▶ **What you should do**: Please restate the entries below word for word, leaving out any pictures.

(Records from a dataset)
----------------

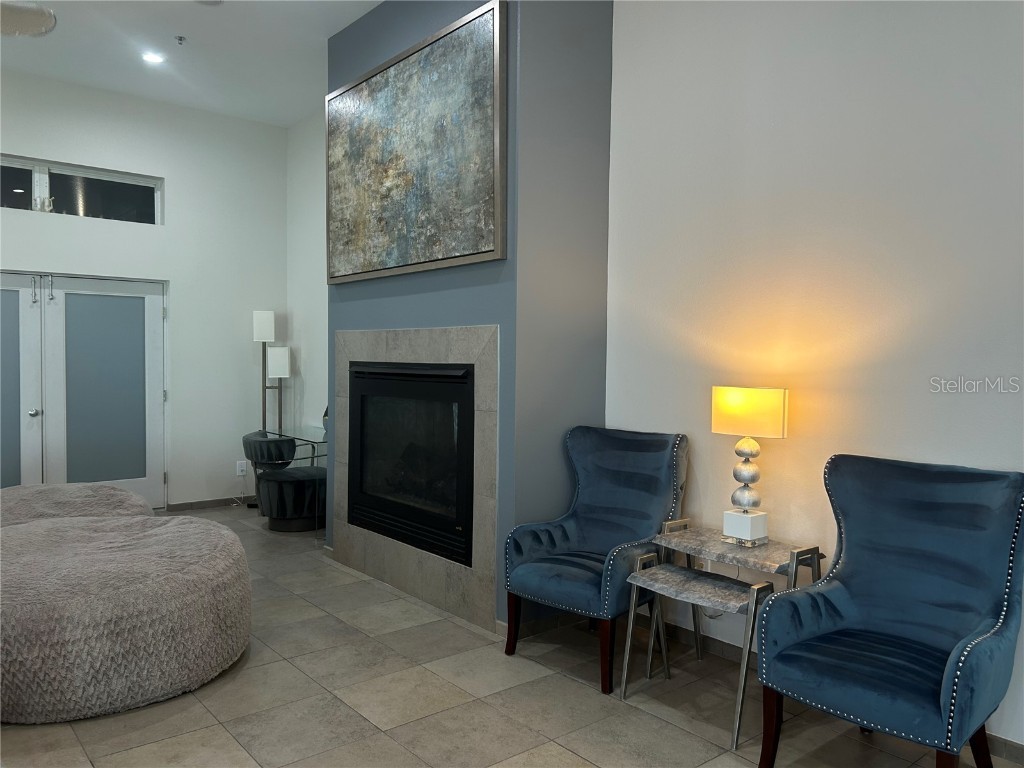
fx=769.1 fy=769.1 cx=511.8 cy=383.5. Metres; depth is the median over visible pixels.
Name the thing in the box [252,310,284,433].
floor lamp
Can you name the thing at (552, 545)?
blue armchair
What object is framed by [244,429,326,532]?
black chair
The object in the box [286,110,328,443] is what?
side wall
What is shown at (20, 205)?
transom window
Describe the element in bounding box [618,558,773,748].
nesting table
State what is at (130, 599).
bean bag
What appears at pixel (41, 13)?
ceiling fan
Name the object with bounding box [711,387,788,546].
table lamp
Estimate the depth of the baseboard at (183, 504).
6.77 m
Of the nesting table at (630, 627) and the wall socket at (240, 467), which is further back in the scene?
the wall socket at (240, 467)
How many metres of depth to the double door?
6.20 m
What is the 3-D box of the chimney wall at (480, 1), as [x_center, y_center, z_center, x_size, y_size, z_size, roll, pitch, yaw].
[-0.381,-0.550,4.657,0.719,3.516,2.278,-1,2,-40]
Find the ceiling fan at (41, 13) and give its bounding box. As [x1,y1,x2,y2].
[0,0,56,36]
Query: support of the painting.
attached to the chimney wall at (480, 1)
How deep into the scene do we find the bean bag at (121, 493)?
4.25 m
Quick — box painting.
[328,0,506,283]
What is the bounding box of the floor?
[0,504,1020,767]
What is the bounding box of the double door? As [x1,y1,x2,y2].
[0,270,167,506]
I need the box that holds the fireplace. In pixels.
[344,360,476,566]
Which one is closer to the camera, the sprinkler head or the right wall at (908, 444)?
the right wall at (908, 444)
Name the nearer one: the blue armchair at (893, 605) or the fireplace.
the blue armchair at (893, 605)
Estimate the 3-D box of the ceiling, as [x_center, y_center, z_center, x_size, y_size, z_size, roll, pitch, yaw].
[-1.130,-2.241,2.231,5.352,0.116,9.001,-1,2,-40]
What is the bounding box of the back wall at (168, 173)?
[0,71,287,507]
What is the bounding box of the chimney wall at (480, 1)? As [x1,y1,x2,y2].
[325,0,611,641]
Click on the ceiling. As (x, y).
(185, 26)
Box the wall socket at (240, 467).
[236,460,247,475]
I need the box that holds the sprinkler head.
[174,35,185,44]
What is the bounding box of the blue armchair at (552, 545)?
[502,426,688,694]
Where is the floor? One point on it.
(196, 726)
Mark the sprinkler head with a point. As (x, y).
(181, 39)
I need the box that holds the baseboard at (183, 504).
[164,495,255,511]
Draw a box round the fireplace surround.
[328,325,496,628]
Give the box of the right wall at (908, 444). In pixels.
[605,0,1023,746]
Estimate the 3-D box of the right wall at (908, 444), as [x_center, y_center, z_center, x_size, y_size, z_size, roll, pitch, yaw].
[1.967,-0.444,2.411,0.155,3.491,4.578,-1,2,-40]
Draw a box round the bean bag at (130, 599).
[0,511,251,723]
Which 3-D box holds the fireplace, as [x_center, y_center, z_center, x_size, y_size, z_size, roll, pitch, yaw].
[-0.433,0.401,4.531,0.480,1.030,1.314,-1,2,-40]
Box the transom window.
[0,155,162,225]
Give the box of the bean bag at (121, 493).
[0,482,153,525]
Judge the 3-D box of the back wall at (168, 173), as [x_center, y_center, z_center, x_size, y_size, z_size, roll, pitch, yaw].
[-3.896,-0.607,5.790,4.701,3.467,0.170,-1,2,-40]
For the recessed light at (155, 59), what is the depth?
5.40 m
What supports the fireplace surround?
attached to the chimney wall at (480, 1)
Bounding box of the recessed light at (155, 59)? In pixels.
[141,51,164,64]
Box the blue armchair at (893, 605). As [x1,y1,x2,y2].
[752,454,1023,767]
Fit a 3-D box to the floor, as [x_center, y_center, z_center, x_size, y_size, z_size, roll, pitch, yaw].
[-1.232,1.306,2.368,5.171,0.100,8.918,-1,2,-40]
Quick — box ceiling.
[0,0,384,126]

----------------

▶ **Output of the exercise**:
fx=769.1 fy=769.1 cx=511.8 cy=383.5. Metres; depth is the median over visible pixels.
Name the thing in the box [252,310,284,433].
floor lamp
Can you name the thing at (552, 545)?
blue armchair
What object is framed by [244,429,326,532]?
black chair
The object in the box [286,110,328,443] is what?
side wall
What is shown at (20, 205)?
transom window
Describe the element in bounding box [618,558,773,748].
nesting table
State what is at (130, 599).
bean bag
What appears at pixel (41, 13)?
ceiling fan
Name the object with bounding box [711,387,788,546].
table lamp
Estimate the depth of the baseboard at (183, 504).
6.77 m
Of the nesting table at (630, 627) and the wall socket at (240, 467), which is further back in the scene?
the wall socket at (240, 467)
How many metres of depth to the double door?
6.20 m
What is the 3-D box of the chimney wall at (480, 1), as [x_center, y_center, z_center, x_size, y_size, z_size, roll, pitch, yaw].
[-0.381,-0.550,4.657,0.719,3.516,2.278,-1,2,-40]
Find the ceiling fan at (41, 13) and give its bounding box. As [x1,y1,x2,y2].
[0,0,56,36]
Query: support of the painting.
attached to the chimney wall at (480, 1)
How deep into the scene do we find the bean bag at (121, 493)?
4.25 m
Quick — box painting.
[328,0,506,283]
What is the bounding box of the floor?
[0,504,1020,767]
What is the bounding box of the double door? As [x1,y1,x2,y2].
[0,270,167,506]
I need the box that holds the fireplace. In pixels.
[344,360,476,566]
Which one is closer to the camera, the sprinkler head or the right wall at (908, 444)?
the right wall at (908, 444)
Name the nearer one: the blue armchair at (893, 605) or the fireplace.
the blue armchair at (893, 605)
Estimate the 3-D box of the ceiling, as [x_center, y_center, z_center, x_size, y_size, z_size, roll, pitch, yaw].
[-1.130,-2.241,2.231,5.352,0.116,9.001,-1,2,-40]
What is the bounding box of the back wall at (168, 173)?
[0,71,287,507]
What is the bounding box of the chimney wall at (480, 1)? As [x1,y1,x2,y2].
[325,0,611,641]
Click on the ceiling. As (x, y).
(185, 26)
Box the wall socket at (240, 467).
[236,460,247,475]
I need the box that holds the sprinkler head.
[174,35,185,44]
What is the bounding box of the blue armchair at (552, 545)?
[502,426,688,694]
Where is the floor? One point on it.
(196, 726)
Mark the sprinkler head with a point. As (x, y).
(181, 39)
I need the box that holds the baseboard at (183, 504).
[164,495,255,511]
Draw a box round the fireplace surround.
[328,325,496,628]
Give the box of the right wall at (908, 444). In pixels.
[605,0,1023,746]
Estimate the 3-D box of the right wall at (908, 444), as [x_center, y_center, z_center, x_size, y_size, z_size, roll, pitch, yaw].
[1.967,-0.444,2.411,0.155,3.491,4.578,-1,2,-40]
Draw a box round the bean bag at (130, 599).
[0,511,251,723]
Which 3-D box holds the fireplace, as [x_center, y_center, z_center, x_size, y_size, z_size, roll, pitch, yaw].
[-0.433,0.401,4.531,0.480,1.030,1.314,-1,2,-40]
Box the transom window.
[0,155,162,225]
Give the box of the bean bag at (121, 493).
[0,482,153,525]
Judge the 3-D box of the back wall at (168, 173), as [x_center, y_center, z_center, x_size, y_size, z_size, roll, pitch, yaw].
[-3.896,-0.607,5.790,4.701,3.467,0.170,-1,2,-40]
For the recessed light at (155, 59), what is the depth?
5.40 m
What supports the fireplace surround?
attached to the chimney wall at (480, 1)
Bounding box of the recessed light at (155, 59)? In pixels.
[141,51,164,64]
Box the blue armchair at (893, 605). As [x1,y1,x2,y2].
[752,454,1023,767]
Fit a 3-D box to the floor, as [x_center, y_center, z_center, x_size, y_size, z_size, roll, pitch, yaw].
[-1.232,1.306,2.368,5.171,0.100,8.918,-1,2,-40]
Quick — box ceiling.
[0,0,384,126]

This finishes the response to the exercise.